Mas por que é que Miguel Ângelo terá esculpido aquela característica? O médico começa por indicar que o escultor tinha conhecimentos anatómicos, tal como outros artistas do Renascimento. Leonardo da Vinci (1452-1519), por exemplo, foi o primeiro a descrever o coração como um músculo e um órgão com quatro cavidades ou a explicar com precisão como o sangue circulava por essas cavidades.

Quanto ao trabalho de Miguel Ângelo, o médico considera que a veia jugular externa no David está “anatomicamente correcta”. Como tal, tem um certo significado. A veia jugular externa distendida pode ser observada em jovens saudáveis que estejam ansiosos e empolgados por enfrentar um adversário. Neste caso, David estaria assim porque ia enfrentar Golias. “Penso que Miguel Ângelo deveria ter visto a distensão da veia jugular temporariamente em indivíduos saudáveis que estavam empolgados”, descreve. A distensão desta veia também pode ser observada em indivíduos doentes que tenham a pressão intracardíaca elevada e, provavelmente, uma disfunção cardíaca. Mas este não seria o caso de David.

A veia de Moisés

E há outros exemplos na obra de Miguel Ângelo. O médico descobriu que a escultura de Moisés no túmulo do Papa Júlio II também tem a veia jugular externa saliente. “A maioria [das pessoas] concordará que o Moisés sentado está num estado agitado”, assinala. Já na Pietá, também de Miguel Ângelo, Cristo não tem esta característica, o que está anatomicamente correcto porque Cristo não estava ansioso ou entusiasmado como David nem agitado como Moisés.

Daniel Gelfman também destaca que Miguel Ângelo foi um pioneiro e se adiantou um século em relação à medicina: “Na altura em que o David foi criado, em 1504, [o médico inglês] William Harvey ainda não tinha descrito a verdadeira mecânica do sistema circulatório. Tal não ocorreu até 1628.”

O médico diz ainda que este artigo é apenas uma primeira abordagem “a este claro sinal escondido durante mais de 500 anos” e espera que haja mais investigações sobre esta característica. E conclui de forma mais poética e com uma mensagem para os médicos (e não só): “Poderá ser útil lembrarmo-nos do sinal de David em pacientes cuja tensão venosa central esteja a ser avaliada através da observação das veias jugulares, incluindo aqueles pacientes que talvez estejam ansiosos e se estejam a preparar para enfrentar os seus próprios Golias.”

*TAREFA A:*
Quais são todos os anos mencionados no trecho sobre a veia jugular nas esculturas de Miguel Ângelo? Apresente-os pela ordem em que aparecem.
*TAREFA B:*
Traduza para o inglês esta frase do trecho: “A veia jugular externa distendida pode ser observada em jovens saudáveis que estejam ansiosos e empolgados por enfrentar um adversário.”
Use somente o trecho como fonte.

*CONTEÚDO DOS DADOS:*
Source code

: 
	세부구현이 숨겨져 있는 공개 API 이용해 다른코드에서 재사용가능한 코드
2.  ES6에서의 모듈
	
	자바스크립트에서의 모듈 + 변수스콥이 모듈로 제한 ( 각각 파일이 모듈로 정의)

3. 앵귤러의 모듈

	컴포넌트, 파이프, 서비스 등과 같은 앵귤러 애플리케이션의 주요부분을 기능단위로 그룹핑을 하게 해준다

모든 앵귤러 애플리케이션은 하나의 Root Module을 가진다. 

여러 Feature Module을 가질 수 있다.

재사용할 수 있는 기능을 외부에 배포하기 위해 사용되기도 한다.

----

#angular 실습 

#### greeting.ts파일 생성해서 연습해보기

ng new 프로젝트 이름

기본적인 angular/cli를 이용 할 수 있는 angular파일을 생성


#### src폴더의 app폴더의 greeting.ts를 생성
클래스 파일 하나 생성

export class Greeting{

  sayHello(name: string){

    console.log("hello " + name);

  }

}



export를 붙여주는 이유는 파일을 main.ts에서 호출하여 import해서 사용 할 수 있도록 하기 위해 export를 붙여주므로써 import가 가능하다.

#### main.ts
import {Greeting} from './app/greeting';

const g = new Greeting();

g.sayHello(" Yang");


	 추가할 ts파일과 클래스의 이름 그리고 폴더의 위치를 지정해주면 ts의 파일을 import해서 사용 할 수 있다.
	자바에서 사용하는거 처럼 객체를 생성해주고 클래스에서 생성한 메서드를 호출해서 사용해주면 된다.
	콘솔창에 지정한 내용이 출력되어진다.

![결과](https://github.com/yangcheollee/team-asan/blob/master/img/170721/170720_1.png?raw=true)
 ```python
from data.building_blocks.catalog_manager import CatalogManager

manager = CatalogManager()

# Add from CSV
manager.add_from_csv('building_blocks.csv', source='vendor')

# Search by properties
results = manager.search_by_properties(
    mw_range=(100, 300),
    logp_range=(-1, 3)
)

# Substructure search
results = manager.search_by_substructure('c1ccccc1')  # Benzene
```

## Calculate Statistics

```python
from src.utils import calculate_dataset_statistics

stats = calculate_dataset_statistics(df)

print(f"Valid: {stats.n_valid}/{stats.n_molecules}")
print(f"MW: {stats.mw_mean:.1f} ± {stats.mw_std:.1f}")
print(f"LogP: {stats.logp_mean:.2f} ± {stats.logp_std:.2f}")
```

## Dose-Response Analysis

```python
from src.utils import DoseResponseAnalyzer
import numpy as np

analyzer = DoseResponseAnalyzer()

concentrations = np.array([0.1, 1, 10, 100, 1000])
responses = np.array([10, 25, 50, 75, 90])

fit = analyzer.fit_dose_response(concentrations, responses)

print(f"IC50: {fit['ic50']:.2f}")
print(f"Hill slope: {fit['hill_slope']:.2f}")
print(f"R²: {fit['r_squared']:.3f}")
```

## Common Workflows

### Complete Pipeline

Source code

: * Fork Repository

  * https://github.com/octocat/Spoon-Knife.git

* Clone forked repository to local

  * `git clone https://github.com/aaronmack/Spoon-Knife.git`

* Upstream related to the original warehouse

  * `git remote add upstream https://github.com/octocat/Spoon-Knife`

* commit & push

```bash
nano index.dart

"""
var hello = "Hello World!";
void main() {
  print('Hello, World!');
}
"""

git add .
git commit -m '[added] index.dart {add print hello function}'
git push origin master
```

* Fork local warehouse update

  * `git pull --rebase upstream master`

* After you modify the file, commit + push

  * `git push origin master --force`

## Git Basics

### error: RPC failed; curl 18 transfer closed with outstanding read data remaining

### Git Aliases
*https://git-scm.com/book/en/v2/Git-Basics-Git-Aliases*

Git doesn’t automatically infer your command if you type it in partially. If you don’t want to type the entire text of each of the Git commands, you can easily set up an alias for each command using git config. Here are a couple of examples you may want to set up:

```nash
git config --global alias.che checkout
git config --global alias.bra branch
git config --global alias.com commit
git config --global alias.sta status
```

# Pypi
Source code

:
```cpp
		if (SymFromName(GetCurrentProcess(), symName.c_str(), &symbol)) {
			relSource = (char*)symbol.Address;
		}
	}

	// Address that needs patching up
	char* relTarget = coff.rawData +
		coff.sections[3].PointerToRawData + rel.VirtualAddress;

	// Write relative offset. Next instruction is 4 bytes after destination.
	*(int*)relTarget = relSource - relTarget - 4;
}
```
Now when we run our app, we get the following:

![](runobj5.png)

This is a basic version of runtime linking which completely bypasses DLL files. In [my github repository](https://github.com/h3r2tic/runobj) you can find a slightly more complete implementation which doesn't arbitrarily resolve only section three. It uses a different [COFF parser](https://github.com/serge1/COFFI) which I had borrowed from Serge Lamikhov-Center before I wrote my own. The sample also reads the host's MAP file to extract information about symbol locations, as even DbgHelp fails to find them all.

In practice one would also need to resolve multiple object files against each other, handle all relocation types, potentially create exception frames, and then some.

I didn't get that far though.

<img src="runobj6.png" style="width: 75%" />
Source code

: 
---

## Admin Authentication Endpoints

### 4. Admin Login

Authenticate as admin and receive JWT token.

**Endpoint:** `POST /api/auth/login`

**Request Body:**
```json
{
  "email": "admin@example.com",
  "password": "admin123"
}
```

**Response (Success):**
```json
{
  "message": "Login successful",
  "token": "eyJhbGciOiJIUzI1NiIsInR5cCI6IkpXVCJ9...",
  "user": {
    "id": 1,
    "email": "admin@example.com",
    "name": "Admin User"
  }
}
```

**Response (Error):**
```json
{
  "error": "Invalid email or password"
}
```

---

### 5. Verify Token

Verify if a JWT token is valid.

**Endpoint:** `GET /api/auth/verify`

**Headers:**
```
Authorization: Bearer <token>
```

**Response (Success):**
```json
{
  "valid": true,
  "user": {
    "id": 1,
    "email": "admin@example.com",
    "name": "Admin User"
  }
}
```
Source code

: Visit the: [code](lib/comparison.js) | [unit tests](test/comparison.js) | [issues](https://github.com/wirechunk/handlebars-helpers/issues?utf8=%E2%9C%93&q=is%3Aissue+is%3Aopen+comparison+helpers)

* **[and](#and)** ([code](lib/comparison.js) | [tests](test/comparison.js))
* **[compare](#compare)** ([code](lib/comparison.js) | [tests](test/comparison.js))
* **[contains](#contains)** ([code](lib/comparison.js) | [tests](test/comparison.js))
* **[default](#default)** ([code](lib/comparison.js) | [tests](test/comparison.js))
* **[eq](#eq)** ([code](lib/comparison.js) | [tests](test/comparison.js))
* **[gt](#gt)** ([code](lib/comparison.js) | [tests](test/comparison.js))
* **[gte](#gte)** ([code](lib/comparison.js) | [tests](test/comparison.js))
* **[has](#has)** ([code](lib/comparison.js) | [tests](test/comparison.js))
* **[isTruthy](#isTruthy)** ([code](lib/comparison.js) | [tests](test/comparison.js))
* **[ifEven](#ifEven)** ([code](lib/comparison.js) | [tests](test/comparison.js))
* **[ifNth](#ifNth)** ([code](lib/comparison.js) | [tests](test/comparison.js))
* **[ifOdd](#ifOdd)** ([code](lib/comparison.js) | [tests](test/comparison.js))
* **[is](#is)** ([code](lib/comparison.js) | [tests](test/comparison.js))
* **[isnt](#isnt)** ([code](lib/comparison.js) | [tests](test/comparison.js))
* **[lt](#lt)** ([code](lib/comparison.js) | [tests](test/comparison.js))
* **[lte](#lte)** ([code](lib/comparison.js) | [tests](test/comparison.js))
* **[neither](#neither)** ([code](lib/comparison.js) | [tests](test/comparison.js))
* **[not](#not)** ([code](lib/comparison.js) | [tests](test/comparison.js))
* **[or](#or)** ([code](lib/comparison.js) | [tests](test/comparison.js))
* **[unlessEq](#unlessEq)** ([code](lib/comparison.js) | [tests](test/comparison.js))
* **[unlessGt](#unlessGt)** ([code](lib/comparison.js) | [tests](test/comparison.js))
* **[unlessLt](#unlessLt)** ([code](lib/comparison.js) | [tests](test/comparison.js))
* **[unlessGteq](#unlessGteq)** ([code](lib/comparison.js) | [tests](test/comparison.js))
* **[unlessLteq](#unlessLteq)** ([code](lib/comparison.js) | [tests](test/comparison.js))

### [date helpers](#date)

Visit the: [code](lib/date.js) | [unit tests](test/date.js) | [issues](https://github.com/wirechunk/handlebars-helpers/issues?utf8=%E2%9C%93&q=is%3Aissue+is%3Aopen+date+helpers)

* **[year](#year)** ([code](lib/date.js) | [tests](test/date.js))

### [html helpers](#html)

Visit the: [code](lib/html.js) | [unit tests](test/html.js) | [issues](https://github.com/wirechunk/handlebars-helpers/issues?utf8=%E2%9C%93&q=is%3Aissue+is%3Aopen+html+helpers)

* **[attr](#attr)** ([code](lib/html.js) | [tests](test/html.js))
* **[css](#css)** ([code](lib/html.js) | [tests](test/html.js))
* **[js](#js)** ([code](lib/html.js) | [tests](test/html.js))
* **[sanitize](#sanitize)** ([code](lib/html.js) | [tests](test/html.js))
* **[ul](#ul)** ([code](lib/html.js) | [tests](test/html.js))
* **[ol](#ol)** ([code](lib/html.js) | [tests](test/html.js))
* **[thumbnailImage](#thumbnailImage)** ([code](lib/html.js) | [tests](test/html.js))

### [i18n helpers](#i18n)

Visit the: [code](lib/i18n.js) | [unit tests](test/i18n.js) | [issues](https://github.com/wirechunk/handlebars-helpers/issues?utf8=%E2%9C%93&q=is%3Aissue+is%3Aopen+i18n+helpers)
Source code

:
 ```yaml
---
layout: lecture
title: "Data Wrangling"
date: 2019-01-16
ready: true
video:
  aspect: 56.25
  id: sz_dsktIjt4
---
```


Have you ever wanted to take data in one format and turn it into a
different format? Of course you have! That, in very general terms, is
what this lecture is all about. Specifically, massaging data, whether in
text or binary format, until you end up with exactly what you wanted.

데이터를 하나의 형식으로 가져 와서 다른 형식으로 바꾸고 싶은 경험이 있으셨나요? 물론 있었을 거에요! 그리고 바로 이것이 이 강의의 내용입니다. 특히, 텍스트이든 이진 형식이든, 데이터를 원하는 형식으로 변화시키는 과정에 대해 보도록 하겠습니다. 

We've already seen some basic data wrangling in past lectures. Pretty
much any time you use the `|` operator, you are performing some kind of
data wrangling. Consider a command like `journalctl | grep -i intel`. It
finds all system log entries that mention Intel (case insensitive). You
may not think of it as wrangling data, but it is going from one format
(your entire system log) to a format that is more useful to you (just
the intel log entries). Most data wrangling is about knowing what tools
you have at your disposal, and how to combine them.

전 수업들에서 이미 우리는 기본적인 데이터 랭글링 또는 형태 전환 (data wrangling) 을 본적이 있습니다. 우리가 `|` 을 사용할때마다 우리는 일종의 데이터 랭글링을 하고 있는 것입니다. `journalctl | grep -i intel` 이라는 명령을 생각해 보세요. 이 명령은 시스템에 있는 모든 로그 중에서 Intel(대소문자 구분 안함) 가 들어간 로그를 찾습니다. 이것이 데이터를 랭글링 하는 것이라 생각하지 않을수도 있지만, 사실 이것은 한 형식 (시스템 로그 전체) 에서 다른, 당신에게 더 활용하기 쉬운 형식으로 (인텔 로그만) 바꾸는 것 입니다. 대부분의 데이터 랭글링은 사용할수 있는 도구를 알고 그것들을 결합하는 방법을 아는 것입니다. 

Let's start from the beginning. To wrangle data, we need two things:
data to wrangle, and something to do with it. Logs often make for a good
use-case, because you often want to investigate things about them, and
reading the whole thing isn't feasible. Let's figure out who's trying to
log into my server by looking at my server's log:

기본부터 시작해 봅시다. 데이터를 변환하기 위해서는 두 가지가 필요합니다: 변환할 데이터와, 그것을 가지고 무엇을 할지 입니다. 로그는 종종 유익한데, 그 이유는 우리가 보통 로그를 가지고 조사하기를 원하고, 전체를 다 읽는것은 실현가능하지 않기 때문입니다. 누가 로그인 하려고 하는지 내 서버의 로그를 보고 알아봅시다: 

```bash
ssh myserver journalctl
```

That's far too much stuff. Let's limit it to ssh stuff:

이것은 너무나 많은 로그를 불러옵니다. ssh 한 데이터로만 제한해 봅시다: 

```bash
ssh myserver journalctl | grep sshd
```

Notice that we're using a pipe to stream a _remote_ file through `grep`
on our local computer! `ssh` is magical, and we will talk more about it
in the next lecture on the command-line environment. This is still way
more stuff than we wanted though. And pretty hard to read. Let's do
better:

*RESPOSTA A:*
1452, 1519, 1504, 1628

*RESPOSTA B:*
A distended external jugular vein can be observed in healthy young people who are anxious and excited to face an opponent.